Nurhak ve çevresi, Roma İmparatorluğu döneminde olduğu gibi Bizans döneminde de stratejik önemini korudu. Bölge, Bizans ve Araplar arasında sınır konumunda olduğu için sık sık el değiştirdi. Nurhak, 609-626 yıları arasında ise Sasani hâkimiyeti altında kaldı. Sasanilerin, yıkılmasından sonra bölgede 637 yılından itibaren başlayan Arap-Bizans mücadelesi ise yüzyıllarca sürdü. Nurhak ve çevresi bazen Müslüman Arapların hâkimiyeti altında kaldı bazen de Bizanslıların. Habib b. Mesleme el Fihrî, 647 yılında Nurhak ve çevresini ele geçirdi. Ancak bu fetih kalıcı olmadı. Nurhak Dağları, bu dönemde genellikle doğal bir sınır işlevi görüyordu ve güneyinde kalan kısımlar İslam toprağı kabul ediliyordu. Malazgirt savaşı öncesi, Anadolu’daki Sugur-Avasım şehirlerine, Bizans’a karşı savaşmak için gelen Türkler; Malazgirt savaşından sonra Anadolu’ya yerleşmek için gelmeye başladılar. Nurhak’a gelen ilk Müslüman Türkler de bu şekilde gelip bölgeye yerleştiler. Nurhak ve çevresi 9. yüzyılın sonlarında bir müddet Tolunoğulları hâkimiyeti altında kaldı. Daha sonra ise Hamdânî hükümdarı Seyfüddevle zamanında bir müddet Hamdânîler hâkimiyeti altında kaldı. Türk komutanlardan Afşin Bey, Ağustos 1067’de Nurhak taraflarına ilk akınlara başladı. Süleymanşah’ın dayısı emîr Danişmendoğlu Gümüştekin Ahmet Gazi, 1077 yılında Nurhak ve çevresini hâkimiyeti altına aldı. Nurhak ve çevresi, devam eden yıllarda Bizans ve Selçuklular arasında birkaç kez el değiştirdi. I. Alâaddin Keykubâd döneminde Nurhak ve çevresinde çok önemli savaşlar oldu. Bunlardan biri de 1234 yılında Derbent’te yapılan “Derbentler Yılı” Savaşıdır. 1277 yılındaki Moğol-Selçuklu-Memluk Savaşı da Nurhak’a bağlı Zillihan civarında oldu. Bu savaştan kısa bir süre sonra Nurhak’ta İlhanlılar(Moğollar) hakimiyeti başladı ve 1298 yılında Memlukluların bölgeyi ele geçirmesiyle bölgedeki İlhanlı hakimiyeti son buldu. Nurhak’ta Selçuklu Dönemi eserleri arasında en önemlileri muhakkak ki hanlardır. Nurhak sınırları içinde envanter kaydı yapılan Zilli Han, Nurhak Hanı, Çevirme Hanı ve Kamereddin Hanı bu dönem eserleridir.
----------
:: Yapılacaklar ::
[a] Nurhak tarihiyle ilgili metinde, Nurhak sınırları içinde envanter kaydı yapılan Selçuklu dönemi hanlarının hepsini sıralayın.
[b] Nurhak tarihiyle ilgili metne göre 1077 yılında Nurhak ve çevresini kim hâkimiyeti altına aldı?
[c] Nurhak tarihiyle ilgili metni, son cümlesinden sonra kaldığı yerden sürdürün.

:: Verilen Bilgiler ::
----------
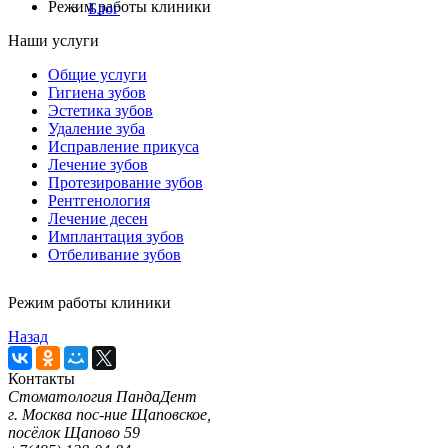
Режим работы клиники
Блог
Наши услуги
Общие услуги
Гигиена зубов
Эстетика зубов
Удаление зуба
Исправление прикуса
Лечение зубов
Протезирование зубов
Рентгенология
Лечение десен
Имплантация зубов
Отбеливание зубов
Режим работы клиники
Назад
Контакты
Стоматология ПандаДент
г. Москва пос-ние Щаповское,
посёлок Щапово 59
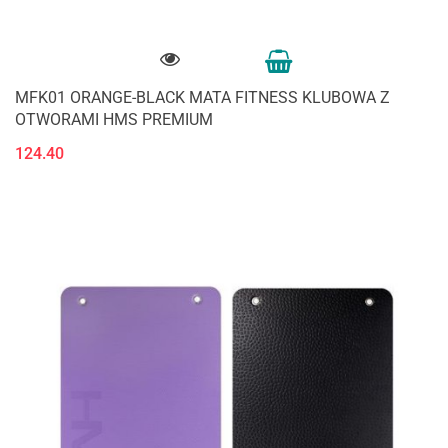
MFK01 ORANGE-BLACK MATA FITNESS KLUBOWA Z
OTWORAMI HMS PREMIUM
124.40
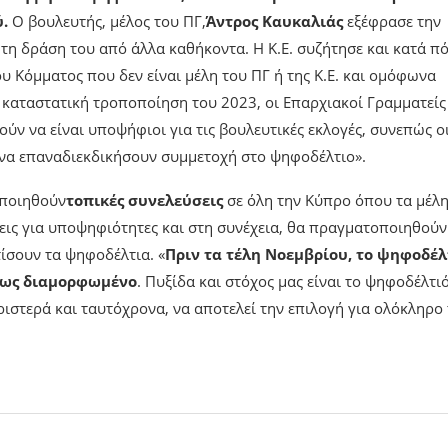
.
Ο βουλευτής, μέλος του ΠΓ,
Άντρος Καυκαλιάς
εξέφρασε την
 τη δράση του από άλλα καθήκοντα. Η Κ.Ε. συζήτησε και κατά π
υ Κόμματος που δεν είναι μέλη του ΠΓ ή της Κ.Ε. και ομόφωνα
ην καταστατική τροποποίηση του 2023, οι Επαρχιακοί Γραμματείς
ύν να είναι υποψήφιοι για τις βουλευτικές εκλογές, συνεπώς ο
ή να επαναδιεκδικήσουν συμμετοχή στο ψηφοδέλτιο».
οποιηθούν
τοπικές συνελεύσεις
σε όλη την Κύπρο όπου τα μέλη
εις για υποψηφιότητες και στη συνέχεια, θα πραγματοποιηθούν
ίσουν τα ψηφοδέλτια. «
Πριν τα τέλη Νοεμβρίου, το ψηφοδέλ
ήρως διαμορφωμένο
. Πυξίδα και στόχος μας είναι το ψηφοδέλτι
ριστερά και ταυτόχρονα, να αποτελεί την επιλογή για ολόκληρο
----------
:: Görev Yanıtları ::
[a] Zilli Han, Nurhak Hanı, Çevirme Hanı, Kamereddin Hanı

[b] Süleymanşah'ın dayısı emîr Danişmendoğlu Gümüştekin Ahmet Gazi.

[c]
Nurhak’ta Memluklu hakimiyeti ise 1299-1337 yılları arasındadır. Nurhak, 1337-1522 yıları arasında genel itibariyle Dulkadir Beyliği hâkimiyeti altında kaldı. 1515 yılında Turna(Nurhak) Dağı Savaşıyla Osmanlı hâkimiyetine giren bölge, belli bir süre özerk bir statüde yönetildikten sonra 1522 yılında Osmanlı topraklarına katıldı. Cumhuriyet kurulana kadar da Osmanlı yönetimi altında kaldı. Nurhak Nahiyesi 1522 yılında kuruldu. 1540 yılı tahrir kayıtlarına göre Nurhak nahiyesi 9 köy ve 28 mezradan oluşmaktadır. O tarihte Nurhak’ta yaklaşık 1210 kişi yaşamaktadır. Nurhak Nahiyesinin idari yapısının, genel itibariyle ilk kurulduğu halini koruyarak, Cumhuriyete kadar geldiğini görmekteyiz. Osmanlı Döneminde Nurhak ve çevresinde birçok isyan da çıkmıştır. Şah Kalender isyanı da bunlardan biridir. Osmanlı döneminden, Nurhak sınırları içinde bugüne ulaşan herhangi bir eser görememekteyiz. Önceki dönemlerde yapılan kale, han, yol vb. yapıların tadilat yapılarak bu dönemde de kullanıldığı düşünülmektedir. Nurhak’taki ormanlardan elde edilen kerestelerin Birecik’teki tersanelerde gemi yapımında kullanıldığı da kayıtlarda yer alan bilgiler arasındadır.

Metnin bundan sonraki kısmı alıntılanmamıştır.